We can see that the Random Forest classifier performs better than the dummy classifiers, SVC classifier with one-hot vectorization, and the baseline Logistic Regression classifier with TF-IDF vectorization in terms of accuracy, macro-averaged precision, and macro-averaged F1 score.
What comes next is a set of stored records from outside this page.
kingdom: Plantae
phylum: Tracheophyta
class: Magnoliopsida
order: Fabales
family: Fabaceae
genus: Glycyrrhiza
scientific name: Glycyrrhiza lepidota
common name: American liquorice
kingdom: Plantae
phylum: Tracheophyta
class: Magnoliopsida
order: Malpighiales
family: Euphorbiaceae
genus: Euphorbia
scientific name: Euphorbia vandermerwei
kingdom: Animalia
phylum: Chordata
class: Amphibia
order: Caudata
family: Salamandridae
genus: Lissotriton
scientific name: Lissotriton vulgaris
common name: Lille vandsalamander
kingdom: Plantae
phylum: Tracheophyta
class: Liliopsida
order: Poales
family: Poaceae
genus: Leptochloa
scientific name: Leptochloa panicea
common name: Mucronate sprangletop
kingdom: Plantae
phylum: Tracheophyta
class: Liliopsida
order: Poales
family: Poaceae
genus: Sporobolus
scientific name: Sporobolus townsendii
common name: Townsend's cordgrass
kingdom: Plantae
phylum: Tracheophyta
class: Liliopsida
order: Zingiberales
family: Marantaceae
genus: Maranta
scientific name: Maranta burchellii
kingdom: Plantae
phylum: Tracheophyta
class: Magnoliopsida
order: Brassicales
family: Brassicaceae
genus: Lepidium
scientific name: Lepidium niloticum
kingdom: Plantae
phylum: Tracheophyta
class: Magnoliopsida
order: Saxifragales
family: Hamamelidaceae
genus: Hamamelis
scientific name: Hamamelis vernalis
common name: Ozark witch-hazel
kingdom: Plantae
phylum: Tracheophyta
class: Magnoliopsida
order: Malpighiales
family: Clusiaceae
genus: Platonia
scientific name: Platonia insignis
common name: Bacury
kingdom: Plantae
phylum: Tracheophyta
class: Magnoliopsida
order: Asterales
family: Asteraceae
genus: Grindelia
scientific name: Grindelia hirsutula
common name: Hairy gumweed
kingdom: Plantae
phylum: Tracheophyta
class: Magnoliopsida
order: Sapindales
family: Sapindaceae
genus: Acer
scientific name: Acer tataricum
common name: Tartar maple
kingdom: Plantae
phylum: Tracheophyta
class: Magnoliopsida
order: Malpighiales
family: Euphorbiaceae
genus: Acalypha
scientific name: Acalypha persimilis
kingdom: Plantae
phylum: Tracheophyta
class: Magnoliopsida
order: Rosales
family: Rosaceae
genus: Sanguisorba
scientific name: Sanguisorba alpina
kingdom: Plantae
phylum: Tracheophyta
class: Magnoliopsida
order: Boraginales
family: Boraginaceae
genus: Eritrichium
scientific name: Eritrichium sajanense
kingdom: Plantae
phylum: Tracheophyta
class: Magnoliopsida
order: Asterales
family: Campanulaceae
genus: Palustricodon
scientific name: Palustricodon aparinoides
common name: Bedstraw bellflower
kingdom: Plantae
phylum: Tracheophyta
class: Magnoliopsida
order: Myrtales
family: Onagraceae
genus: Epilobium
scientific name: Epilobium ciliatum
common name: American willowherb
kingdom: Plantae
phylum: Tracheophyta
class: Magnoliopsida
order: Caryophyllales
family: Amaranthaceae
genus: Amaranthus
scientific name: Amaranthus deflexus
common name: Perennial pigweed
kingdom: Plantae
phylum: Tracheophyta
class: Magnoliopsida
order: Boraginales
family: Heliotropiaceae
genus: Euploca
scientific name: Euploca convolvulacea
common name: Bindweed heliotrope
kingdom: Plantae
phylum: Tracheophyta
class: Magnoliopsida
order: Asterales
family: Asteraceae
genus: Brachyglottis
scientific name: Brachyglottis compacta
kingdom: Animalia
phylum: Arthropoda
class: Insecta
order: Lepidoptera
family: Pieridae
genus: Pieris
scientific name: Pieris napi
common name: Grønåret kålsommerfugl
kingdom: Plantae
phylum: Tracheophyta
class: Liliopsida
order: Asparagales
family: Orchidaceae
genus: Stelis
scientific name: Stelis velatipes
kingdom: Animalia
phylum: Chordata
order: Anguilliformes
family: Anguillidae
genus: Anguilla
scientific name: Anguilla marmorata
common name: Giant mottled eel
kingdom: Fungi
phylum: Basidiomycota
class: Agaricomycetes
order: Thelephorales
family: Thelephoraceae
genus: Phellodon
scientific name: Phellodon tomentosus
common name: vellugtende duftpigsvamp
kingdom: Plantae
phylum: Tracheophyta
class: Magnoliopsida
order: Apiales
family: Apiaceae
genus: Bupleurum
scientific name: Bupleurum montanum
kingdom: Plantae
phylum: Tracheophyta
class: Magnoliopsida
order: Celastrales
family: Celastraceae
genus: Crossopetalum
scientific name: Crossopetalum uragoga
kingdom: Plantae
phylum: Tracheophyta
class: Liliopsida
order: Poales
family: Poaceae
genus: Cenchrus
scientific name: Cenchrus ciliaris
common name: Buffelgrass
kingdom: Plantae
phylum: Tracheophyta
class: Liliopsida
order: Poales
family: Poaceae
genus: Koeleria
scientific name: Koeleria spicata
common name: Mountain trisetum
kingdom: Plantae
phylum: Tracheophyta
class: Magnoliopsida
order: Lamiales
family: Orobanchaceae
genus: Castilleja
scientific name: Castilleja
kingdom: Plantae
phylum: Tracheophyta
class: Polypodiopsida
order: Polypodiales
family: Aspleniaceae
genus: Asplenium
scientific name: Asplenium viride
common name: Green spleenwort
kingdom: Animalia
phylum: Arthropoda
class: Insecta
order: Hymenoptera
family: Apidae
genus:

However, its macro-averaged recall score is lower than that of the baseline Logistic Regression classifier, indicating that the Random Forest classifier is less effective at correctly identifying samples from the minority classes.

Overall, the Random Forest classifier with TF-IDF vectorization is a reasonable choice for this dataset, although there may be other classifiers and vectorization techniques that could perform better depending on the specific characteristics of the data.

#Question 4

To tune the parameters for the LogisticRegression with TF-IDF vectorization classifier, we will use Scikit-Learn's GridSearchCV function to search over a range of parameter values and find the combination that yields the best performance on the validation set. We will tune the following parameters:

1. Regularization C value: We will try values of 0.01, 0.1, 1, 10, and 100 for the inverse regularization strength parameter C.
2. Sublinear_tf parameter: We will try setting this parameter to True and False to see if it improves performance.
3. Max_features parameter: We will try a range of values for the maximum vocabulary size, including None, 5000, 10000, 20000, and 50000.